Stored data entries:
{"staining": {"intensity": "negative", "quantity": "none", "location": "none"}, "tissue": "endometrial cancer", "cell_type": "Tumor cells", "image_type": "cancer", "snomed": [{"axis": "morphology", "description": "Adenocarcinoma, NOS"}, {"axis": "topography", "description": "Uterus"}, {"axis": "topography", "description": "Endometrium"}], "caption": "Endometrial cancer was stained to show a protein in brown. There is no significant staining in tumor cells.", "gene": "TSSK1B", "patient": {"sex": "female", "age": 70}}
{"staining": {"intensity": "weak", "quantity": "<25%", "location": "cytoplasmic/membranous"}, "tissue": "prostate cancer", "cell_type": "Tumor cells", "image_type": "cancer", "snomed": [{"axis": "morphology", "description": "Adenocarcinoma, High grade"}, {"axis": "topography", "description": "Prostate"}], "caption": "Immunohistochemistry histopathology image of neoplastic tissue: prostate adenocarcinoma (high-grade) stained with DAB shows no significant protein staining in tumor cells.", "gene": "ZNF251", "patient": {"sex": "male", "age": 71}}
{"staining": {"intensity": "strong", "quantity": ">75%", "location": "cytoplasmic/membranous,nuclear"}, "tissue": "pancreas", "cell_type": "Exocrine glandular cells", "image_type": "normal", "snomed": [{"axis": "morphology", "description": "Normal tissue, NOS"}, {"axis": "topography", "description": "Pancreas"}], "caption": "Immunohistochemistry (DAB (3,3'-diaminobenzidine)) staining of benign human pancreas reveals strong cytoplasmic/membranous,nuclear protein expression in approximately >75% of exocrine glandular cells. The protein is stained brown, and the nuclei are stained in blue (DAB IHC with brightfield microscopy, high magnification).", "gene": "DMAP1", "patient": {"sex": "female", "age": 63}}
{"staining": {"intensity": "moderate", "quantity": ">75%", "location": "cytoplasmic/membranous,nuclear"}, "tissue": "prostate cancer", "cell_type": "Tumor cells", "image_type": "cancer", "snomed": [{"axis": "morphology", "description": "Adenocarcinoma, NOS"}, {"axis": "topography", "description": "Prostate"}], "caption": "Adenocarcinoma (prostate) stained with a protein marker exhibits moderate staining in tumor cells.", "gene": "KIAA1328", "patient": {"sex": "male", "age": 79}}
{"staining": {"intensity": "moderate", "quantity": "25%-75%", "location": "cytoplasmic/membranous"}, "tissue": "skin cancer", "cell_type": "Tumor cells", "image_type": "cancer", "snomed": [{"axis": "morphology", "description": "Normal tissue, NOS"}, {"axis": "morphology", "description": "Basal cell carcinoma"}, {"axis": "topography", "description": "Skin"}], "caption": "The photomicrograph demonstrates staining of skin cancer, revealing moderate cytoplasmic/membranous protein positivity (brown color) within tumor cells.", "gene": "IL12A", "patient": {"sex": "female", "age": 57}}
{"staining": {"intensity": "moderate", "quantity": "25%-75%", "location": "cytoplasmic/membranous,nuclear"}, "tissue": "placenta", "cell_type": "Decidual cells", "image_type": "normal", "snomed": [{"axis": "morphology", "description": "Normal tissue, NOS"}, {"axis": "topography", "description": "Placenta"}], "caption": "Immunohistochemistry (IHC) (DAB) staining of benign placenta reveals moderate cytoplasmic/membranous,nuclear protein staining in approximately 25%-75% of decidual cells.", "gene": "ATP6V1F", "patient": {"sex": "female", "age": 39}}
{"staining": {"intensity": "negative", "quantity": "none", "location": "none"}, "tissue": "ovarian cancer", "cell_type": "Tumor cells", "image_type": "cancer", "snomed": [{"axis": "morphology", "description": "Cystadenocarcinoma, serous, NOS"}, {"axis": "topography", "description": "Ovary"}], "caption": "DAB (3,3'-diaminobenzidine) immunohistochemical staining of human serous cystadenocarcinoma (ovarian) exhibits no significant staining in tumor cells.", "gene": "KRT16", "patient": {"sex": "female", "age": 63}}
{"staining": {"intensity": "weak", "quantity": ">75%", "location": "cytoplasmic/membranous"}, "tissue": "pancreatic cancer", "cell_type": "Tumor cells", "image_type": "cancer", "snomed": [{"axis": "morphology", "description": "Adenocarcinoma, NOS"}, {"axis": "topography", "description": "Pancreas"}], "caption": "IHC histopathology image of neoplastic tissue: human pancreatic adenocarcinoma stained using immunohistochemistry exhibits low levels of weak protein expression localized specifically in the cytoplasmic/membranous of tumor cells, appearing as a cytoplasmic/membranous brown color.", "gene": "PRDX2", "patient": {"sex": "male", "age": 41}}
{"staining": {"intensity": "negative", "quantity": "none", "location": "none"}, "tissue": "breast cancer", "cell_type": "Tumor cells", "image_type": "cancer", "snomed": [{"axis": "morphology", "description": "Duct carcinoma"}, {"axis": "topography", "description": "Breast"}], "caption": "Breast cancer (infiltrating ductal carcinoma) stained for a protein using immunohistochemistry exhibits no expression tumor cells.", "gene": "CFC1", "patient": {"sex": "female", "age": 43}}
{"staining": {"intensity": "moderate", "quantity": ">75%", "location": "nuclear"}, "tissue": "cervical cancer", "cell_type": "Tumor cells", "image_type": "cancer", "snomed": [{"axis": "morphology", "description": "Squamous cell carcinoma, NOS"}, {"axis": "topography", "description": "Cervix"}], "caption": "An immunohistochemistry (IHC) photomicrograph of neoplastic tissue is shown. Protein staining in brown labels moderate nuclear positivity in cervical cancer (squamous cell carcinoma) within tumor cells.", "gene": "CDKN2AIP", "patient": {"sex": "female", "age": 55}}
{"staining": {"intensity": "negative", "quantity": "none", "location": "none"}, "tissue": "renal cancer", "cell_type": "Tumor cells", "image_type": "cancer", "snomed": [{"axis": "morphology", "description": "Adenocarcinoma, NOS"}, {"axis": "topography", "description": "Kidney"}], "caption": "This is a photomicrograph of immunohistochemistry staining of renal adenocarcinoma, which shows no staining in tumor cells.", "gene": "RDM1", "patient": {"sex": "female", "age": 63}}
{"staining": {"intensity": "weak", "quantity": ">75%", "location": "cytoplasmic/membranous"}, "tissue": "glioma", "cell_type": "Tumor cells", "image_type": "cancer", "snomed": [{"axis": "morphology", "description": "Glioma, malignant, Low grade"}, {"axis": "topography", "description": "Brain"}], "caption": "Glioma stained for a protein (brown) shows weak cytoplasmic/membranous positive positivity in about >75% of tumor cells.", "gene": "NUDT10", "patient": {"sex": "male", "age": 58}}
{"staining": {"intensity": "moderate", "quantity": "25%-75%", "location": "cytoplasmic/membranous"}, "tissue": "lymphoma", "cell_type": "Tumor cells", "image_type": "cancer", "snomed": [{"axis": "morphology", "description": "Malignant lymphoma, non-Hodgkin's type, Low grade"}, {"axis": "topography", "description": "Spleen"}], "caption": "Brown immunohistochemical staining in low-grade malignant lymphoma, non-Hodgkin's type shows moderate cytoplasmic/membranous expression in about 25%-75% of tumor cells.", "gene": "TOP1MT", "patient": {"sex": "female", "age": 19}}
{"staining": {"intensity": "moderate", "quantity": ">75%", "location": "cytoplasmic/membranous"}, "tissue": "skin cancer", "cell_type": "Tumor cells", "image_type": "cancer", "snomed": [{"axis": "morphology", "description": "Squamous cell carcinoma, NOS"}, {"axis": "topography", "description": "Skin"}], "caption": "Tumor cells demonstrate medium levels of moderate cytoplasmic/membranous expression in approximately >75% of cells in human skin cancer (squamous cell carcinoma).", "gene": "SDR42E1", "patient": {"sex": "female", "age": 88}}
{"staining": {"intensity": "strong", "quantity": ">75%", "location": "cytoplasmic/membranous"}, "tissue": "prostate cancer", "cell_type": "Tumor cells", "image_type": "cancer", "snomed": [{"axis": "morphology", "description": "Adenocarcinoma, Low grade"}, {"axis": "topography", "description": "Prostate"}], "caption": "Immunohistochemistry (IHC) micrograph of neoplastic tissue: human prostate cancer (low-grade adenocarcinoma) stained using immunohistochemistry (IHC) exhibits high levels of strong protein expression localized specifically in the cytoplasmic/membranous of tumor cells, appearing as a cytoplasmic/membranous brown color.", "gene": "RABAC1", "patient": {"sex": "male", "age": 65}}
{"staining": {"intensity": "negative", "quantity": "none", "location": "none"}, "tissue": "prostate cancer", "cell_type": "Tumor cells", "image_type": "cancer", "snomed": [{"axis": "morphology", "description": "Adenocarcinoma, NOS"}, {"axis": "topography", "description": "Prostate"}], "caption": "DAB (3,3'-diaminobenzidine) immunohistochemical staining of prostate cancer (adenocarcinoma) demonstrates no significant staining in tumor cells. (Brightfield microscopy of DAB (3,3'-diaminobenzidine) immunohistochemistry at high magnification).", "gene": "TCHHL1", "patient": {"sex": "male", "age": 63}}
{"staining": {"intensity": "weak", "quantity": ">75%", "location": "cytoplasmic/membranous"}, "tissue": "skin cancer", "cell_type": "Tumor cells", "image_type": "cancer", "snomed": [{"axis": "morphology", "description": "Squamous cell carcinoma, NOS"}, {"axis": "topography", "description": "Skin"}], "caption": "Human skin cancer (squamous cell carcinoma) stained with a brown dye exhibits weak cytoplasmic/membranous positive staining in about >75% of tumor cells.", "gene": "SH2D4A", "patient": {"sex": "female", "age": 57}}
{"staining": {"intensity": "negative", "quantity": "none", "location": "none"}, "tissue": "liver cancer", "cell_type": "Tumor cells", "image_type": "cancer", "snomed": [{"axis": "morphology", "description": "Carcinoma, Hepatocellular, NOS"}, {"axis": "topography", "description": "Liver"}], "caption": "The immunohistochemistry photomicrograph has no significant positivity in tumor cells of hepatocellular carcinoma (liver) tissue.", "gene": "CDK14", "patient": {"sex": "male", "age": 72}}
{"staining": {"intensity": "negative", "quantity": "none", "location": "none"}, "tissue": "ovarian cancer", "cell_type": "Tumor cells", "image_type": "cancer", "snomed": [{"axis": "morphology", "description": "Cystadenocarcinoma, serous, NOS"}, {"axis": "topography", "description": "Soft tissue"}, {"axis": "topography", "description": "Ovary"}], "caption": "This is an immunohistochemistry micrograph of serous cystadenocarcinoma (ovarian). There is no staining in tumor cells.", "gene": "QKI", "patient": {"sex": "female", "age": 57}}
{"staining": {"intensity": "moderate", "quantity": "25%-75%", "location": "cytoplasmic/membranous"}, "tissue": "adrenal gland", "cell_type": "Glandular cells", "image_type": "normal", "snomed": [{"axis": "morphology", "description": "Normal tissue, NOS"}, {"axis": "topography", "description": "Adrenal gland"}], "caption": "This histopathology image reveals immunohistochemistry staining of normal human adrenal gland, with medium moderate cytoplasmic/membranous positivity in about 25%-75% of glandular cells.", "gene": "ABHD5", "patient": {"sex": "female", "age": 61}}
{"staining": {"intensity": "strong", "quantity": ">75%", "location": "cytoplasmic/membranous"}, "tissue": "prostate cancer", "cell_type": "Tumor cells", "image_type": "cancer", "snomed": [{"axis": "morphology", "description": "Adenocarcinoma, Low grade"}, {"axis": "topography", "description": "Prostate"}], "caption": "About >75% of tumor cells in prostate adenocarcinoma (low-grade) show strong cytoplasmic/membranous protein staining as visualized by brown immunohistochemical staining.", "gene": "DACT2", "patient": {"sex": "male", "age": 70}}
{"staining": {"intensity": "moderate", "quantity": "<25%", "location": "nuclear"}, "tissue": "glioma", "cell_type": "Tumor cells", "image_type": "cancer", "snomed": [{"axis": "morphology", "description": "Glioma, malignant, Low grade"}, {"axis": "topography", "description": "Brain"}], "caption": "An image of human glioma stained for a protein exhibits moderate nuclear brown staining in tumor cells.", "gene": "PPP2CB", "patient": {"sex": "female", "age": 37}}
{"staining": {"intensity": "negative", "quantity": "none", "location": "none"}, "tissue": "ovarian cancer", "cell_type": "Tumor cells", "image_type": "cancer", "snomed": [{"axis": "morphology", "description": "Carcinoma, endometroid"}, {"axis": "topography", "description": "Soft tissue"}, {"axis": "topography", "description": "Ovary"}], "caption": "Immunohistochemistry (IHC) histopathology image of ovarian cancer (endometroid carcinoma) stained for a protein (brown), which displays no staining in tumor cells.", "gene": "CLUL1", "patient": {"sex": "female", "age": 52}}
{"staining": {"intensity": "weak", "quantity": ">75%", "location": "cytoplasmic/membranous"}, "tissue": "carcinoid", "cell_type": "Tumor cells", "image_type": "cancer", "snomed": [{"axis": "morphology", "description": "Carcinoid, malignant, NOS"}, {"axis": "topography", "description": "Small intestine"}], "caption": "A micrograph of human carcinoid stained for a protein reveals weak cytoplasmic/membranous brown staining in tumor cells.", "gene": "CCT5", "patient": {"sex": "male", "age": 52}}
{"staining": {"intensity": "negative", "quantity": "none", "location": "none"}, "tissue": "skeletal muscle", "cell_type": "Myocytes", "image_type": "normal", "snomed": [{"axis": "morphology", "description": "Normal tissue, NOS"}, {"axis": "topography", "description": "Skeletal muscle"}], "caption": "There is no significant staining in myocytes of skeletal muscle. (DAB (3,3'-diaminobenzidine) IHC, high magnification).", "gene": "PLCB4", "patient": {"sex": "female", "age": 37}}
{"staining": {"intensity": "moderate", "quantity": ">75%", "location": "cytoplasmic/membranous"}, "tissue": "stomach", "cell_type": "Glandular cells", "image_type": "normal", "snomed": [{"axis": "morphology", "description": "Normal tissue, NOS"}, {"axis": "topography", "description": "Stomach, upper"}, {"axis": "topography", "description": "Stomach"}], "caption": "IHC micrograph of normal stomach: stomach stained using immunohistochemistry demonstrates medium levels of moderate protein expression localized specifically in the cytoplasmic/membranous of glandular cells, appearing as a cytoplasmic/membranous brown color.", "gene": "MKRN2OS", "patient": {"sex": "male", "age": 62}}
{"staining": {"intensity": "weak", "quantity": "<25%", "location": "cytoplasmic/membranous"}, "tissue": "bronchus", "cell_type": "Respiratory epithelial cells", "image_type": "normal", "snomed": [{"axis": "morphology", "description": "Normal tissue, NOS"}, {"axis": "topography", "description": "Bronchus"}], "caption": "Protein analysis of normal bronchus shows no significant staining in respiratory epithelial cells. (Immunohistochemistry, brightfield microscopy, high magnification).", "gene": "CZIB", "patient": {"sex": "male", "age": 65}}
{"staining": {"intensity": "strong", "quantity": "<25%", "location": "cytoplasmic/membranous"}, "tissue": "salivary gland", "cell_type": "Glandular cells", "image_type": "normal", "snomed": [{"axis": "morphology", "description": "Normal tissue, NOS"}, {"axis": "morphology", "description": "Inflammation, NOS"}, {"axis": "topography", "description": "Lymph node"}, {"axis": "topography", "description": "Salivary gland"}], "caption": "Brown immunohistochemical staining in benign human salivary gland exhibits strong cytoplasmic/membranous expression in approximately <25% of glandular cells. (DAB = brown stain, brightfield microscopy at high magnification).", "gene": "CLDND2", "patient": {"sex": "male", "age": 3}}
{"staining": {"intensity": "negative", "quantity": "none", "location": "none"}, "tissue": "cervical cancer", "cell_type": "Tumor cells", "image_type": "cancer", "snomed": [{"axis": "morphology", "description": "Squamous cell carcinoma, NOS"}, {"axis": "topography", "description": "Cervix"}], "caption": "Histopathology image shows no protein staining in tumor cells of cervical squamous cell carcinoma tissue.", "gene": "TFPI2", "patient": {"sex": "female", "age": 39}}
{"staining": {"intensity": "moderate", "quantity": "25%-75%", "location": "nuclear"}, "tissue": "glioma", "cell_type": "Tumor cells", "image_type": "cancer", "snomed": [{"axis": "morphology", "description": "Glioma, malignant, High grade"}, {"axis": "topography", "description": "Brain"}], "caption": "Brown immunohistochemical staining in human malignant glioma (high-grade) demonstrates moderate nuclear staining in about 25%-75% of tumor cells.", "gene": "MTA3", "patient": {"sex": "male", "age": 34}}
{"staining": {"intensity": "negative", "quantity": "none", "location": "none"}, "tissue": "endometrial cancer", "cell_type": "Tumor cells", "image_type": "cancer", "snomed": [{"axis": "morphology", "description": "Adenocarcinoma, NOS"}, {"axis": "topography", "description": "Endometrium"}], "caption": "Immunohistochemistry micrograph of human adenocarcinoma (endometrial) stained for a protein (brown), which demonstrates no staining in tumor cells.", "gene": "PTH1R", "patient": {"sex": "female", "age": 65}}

» **Task goal**
For this exercise, output exactly the lines above from the line with "cells demonstrate medium" to the line with "staining of prostate", counting both, and leave out the rest.

» **Your response**
{"staining": {"intensity": "moderate", "quantity": ">75%", "location": "cytoplasmic/membranous"}, "tissue": "skin cancer", "cell_type": "Tumor cells", "image_type": "cancer", "snomed": [{"axis": "morphology", "description": "Squamous cell carcinoma, NOS"}, {"axis": "topography", "description": "Skin"}], "caption": "Tumor cells demonstrate medium levels of moderate cytoplasmic/membranous expression in approximately >75% of cells in human skin cancer (squamous cell carcinoma).", "gene": "SDR42E1", "patient": {"sex": "female", "age": 88}}
{"staining": {"intensity": "strong", "quantity": ">75%", "location": "cytoplasmic/membranous"}, "tissue": "prostate cancer", "cell_type": "Tumor cells", "image_type": "cancer", "snomed": [{"axis": "morphology", "description": "Adenocarcinoma, Low grade"}, {"axis": "topography", "description": "Prostate"}], "caption": "Immunohistochemistry (IHC) micrograph of neoplastic tissue: human prostate cancer (low-grade adenocarcinoma) stained using immunohistochemistry (IHC) exhibits high levels of strong protein expression localized specifically in the cytoplasmic/membranous of tumor cells, appearing as a cytoplasmic/membranous brown color.", "gene": "RABAC1", "patient": {"sex": "male", "age": 65}}
{"staining": {"intensity": "negative", "quantity": "none", "location": "none"}, "tissue": "prostate cancer", "cell_type": "Tumor cells", "image_type": "cancer", "snomed": [{"axis": "morphology", "description": "Adenocarcinoma, NOS"}, {"axis": "topography", "description": "Prostate"}], "caption": "DAB (3,3'-diaminobenzidine) immunohistochemical staining of prostate cancer (adenocarcinoma) demonstrates no significant staining in tumor cells. (Brightfield microscopy of DAB (3,3'-diaminobenzidine) immunohistochemistry at high magnification).", "gene": "TCHHL1", "patient": {"sex": "male", "age": 63}}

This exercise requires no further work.